— WHAT THE TASK REQUIRES —
Out of the lines below, please list those that hold the string "pixel".

(Saved data entries)

■ ■ ■ ■ ■

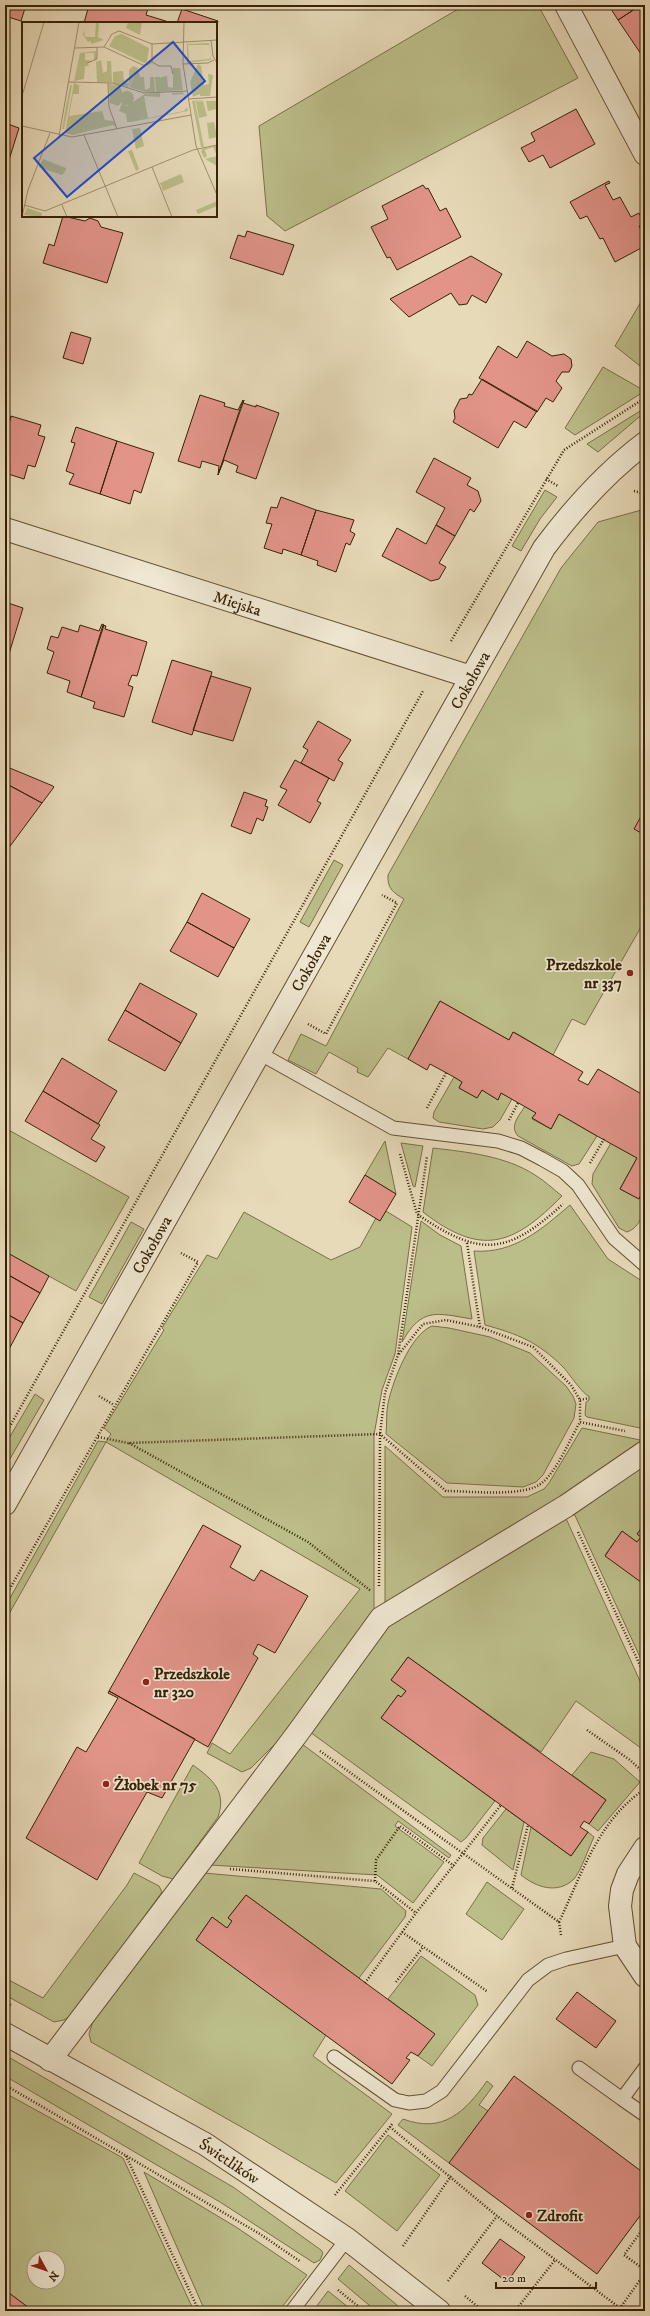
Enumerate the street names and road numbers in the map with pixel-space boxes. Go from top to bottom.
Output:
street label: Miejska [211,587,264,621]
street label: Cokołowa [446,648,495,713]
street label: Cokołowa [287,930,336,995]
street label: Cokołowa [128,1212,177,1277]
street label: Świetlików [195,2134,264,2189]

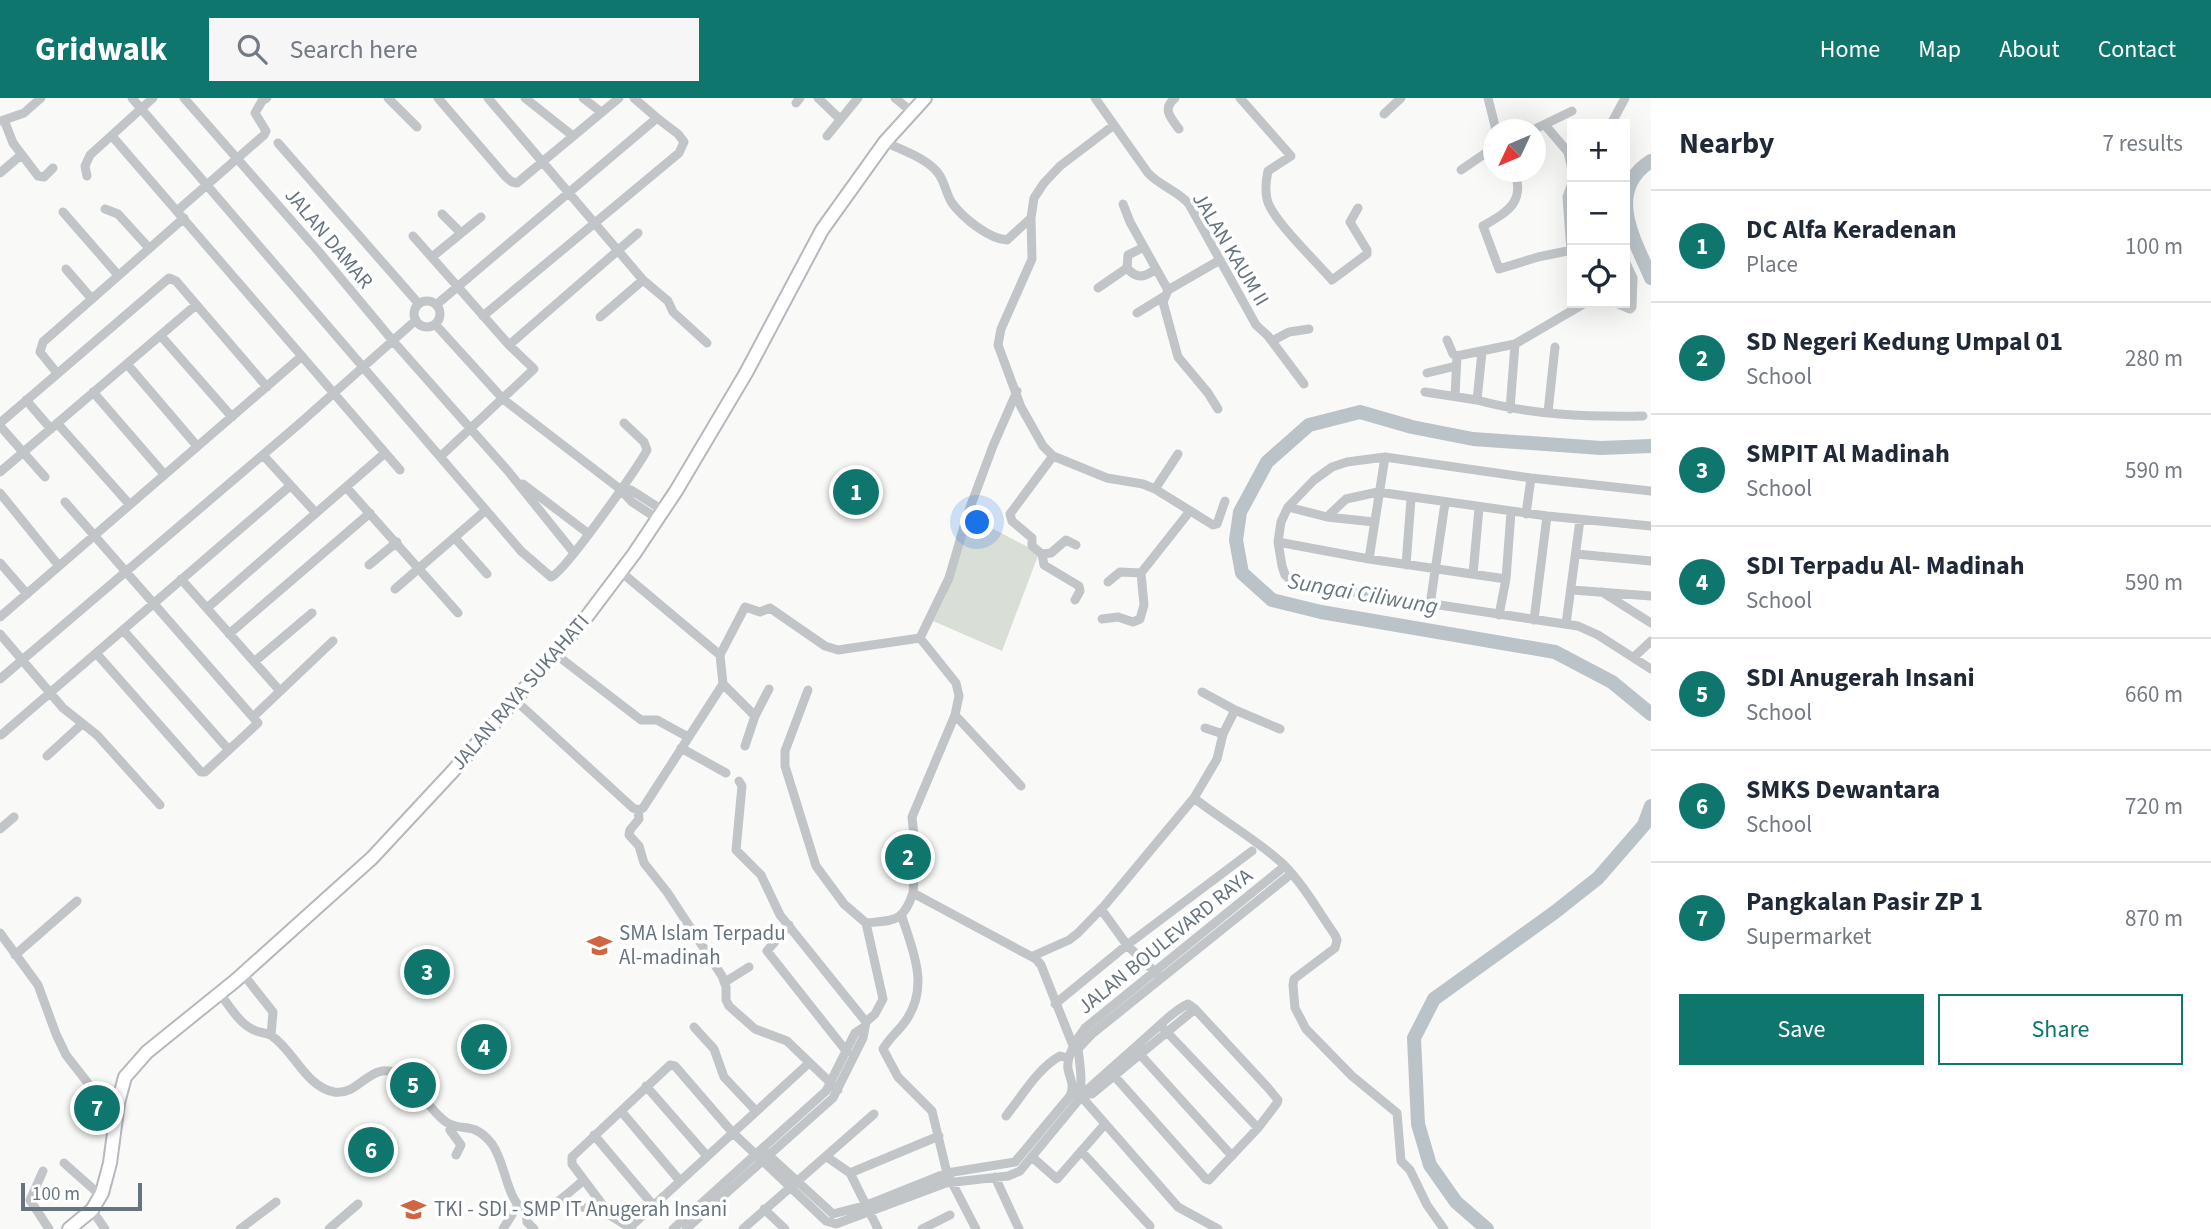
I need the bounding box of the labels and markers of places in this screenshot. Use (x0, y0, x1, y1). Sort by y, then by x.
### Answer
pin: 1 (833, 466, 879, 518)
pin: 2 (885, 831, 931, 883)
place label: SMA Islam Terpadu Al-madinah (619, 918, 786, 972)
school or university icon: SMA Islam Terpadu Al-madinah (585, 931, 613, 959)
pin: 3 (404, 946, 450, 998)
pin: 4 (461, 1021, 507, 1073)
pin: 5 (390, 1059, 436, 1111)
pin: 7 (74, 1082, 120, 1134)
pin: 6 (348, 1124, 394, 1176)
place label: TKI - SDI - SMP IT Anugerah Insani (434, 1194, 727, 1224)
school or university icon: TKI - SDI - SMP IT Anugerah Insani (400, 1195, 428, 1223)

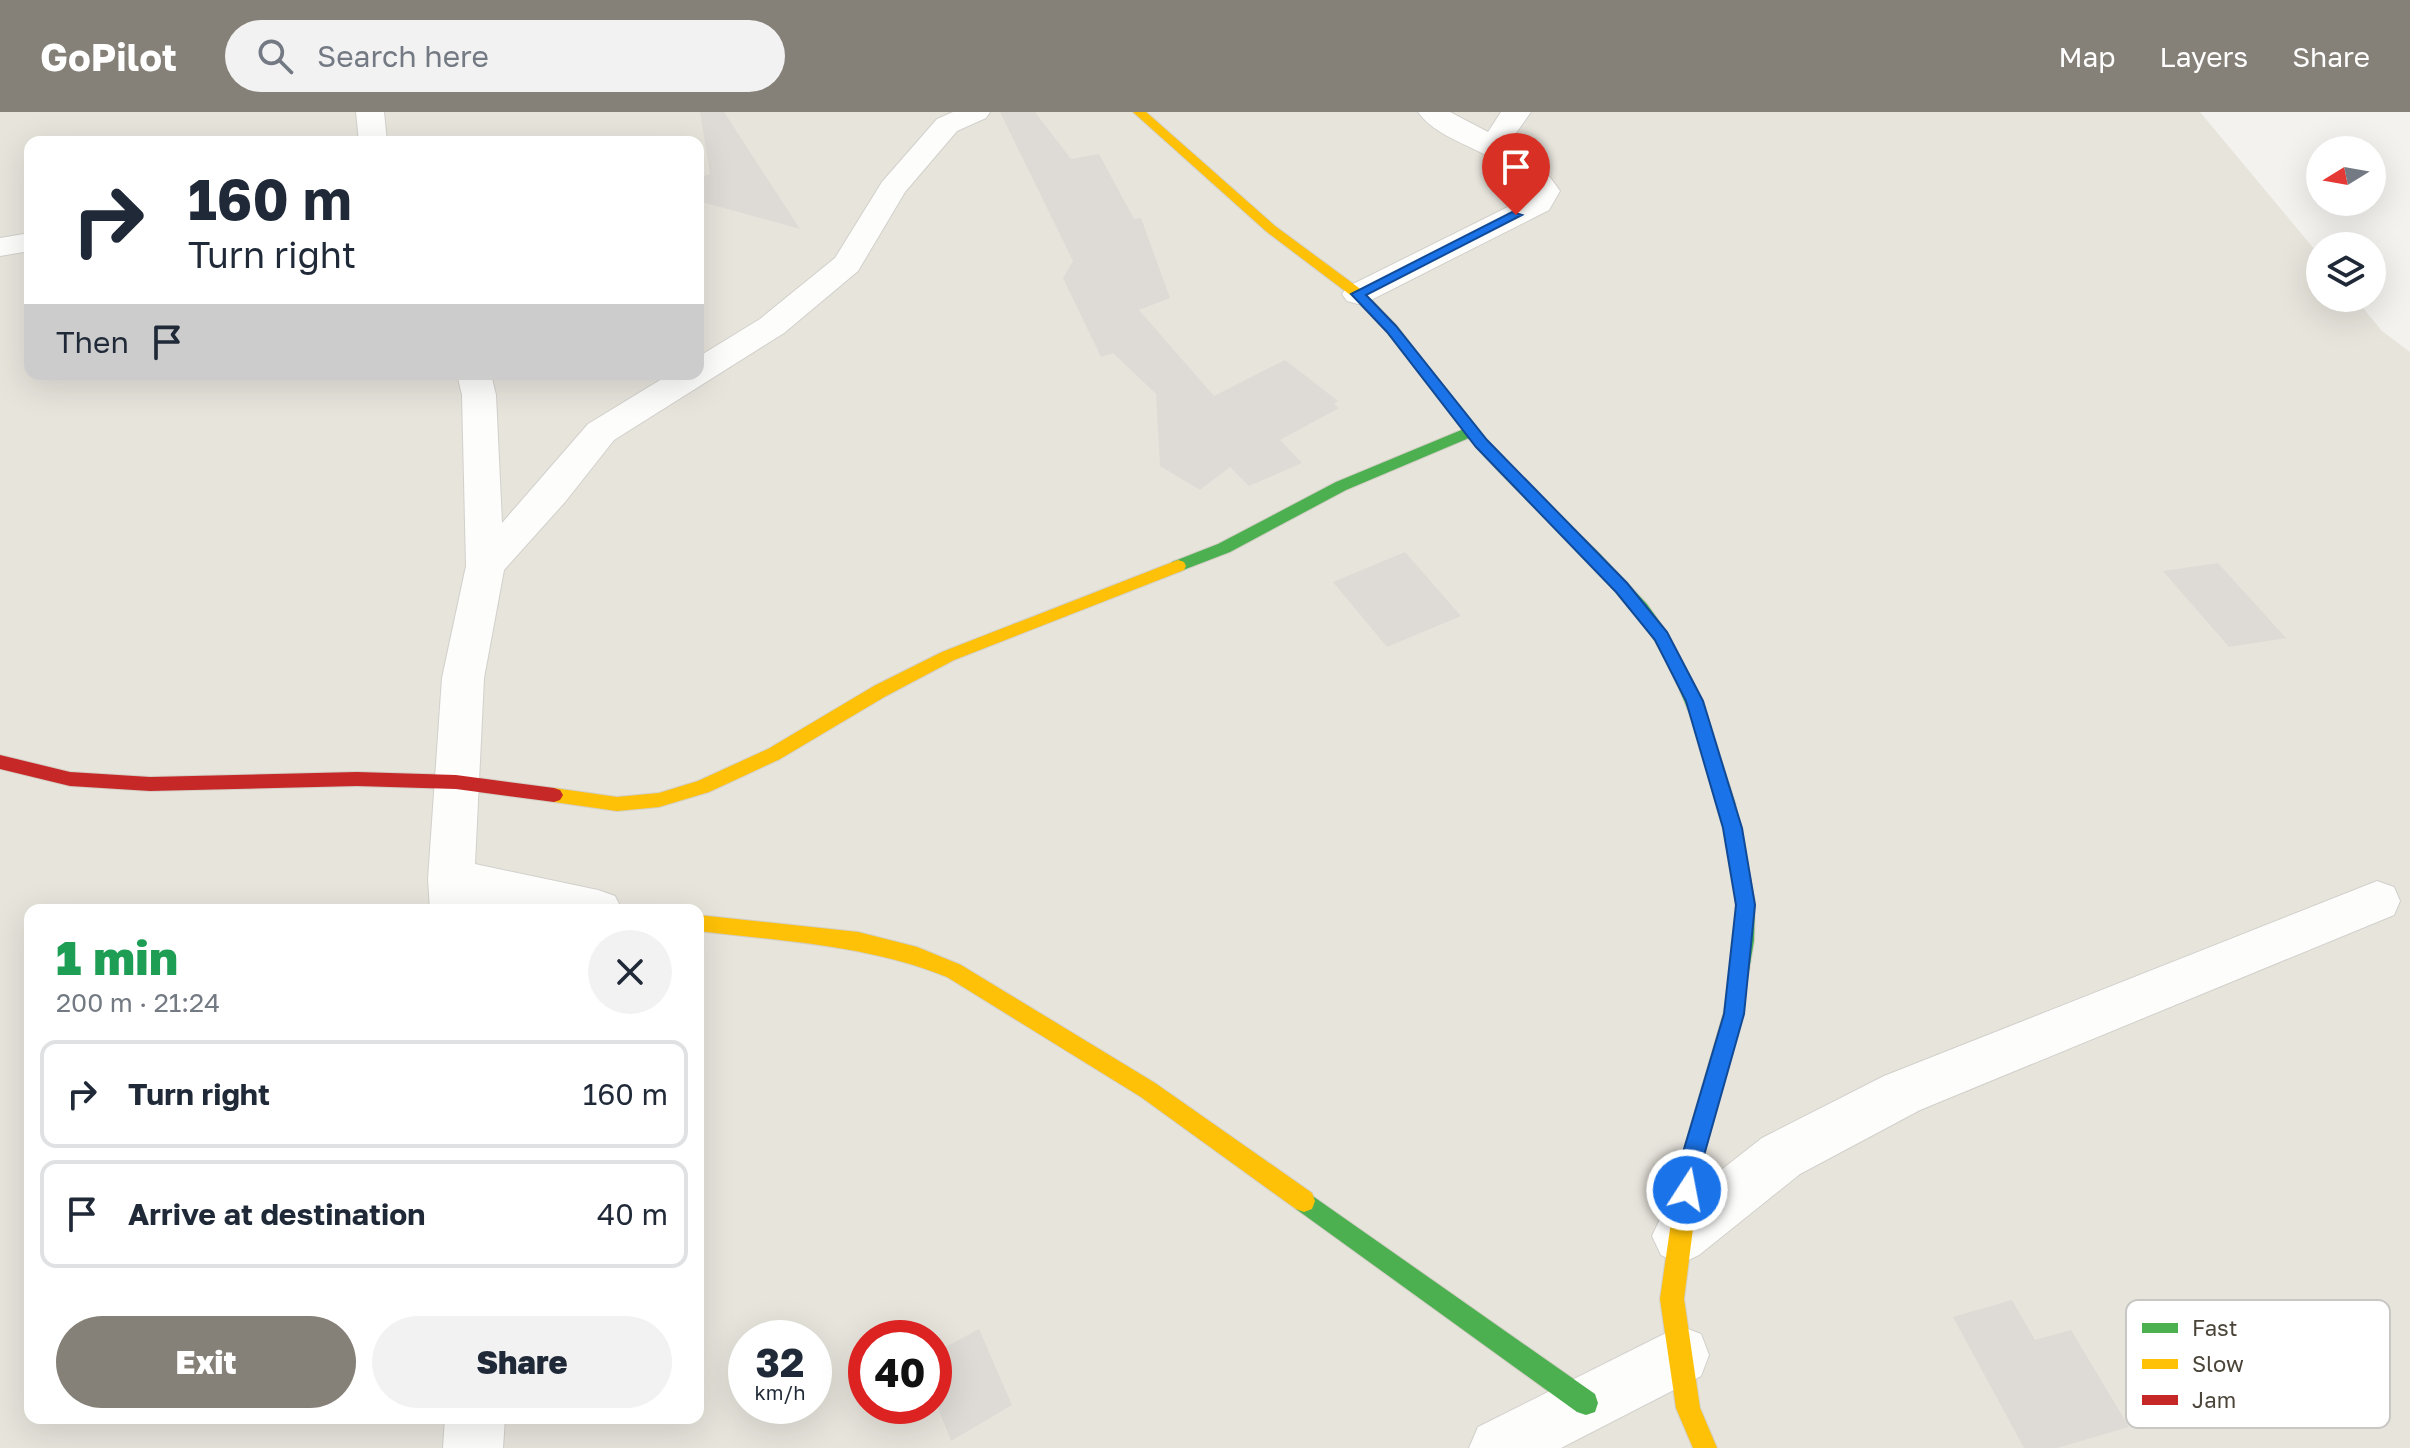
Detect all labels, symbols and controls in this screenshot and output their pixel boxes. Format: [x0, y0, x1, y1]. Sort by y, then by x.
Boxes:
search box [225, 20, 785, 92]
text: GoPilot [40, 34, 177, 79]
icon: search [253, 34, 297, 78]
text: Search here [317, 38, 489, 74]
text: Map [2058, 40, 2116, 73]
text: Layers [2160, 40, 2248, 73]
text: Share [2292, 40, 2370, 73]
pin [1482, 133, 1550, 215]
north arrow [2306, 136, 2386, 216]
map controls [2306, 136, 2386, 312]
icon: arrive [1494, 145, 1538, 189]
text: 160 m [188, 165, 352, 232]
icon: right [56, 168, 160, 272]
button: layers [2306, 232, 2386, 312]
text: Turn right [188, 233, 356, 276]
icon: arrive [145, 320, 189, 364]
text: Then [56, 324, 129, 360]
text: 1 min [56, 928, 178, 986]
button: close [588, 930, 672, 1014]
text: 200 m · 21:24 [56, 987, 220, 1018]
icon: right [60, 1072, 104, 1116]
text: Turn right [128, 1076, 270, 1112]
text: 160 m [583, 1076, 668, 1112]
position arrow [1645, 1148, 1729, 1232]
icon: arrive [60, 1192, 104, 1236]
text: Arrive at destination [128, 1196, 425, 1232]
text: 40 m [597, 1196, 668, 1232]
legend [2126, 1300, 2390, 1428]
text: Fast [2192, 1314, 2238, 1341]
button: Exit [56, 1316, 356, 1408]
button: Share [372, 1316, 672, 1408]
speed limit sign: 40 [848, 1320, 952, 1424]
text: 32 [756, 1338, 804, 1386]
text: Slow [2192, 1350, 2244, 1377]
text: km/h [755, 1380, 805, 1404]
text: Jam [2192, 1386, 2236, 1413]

■ ■ ■ ■ ■

— EXERCISE SOLUTION —
Enumerate the street names and road numbers in the map with pixel-space boxes. Go from top to bottom.
Detect all labels, symbols and controls in this screenshot and output their pixel boxes. Format: [x0, y0, x1, y1]. Sort by y, then by x.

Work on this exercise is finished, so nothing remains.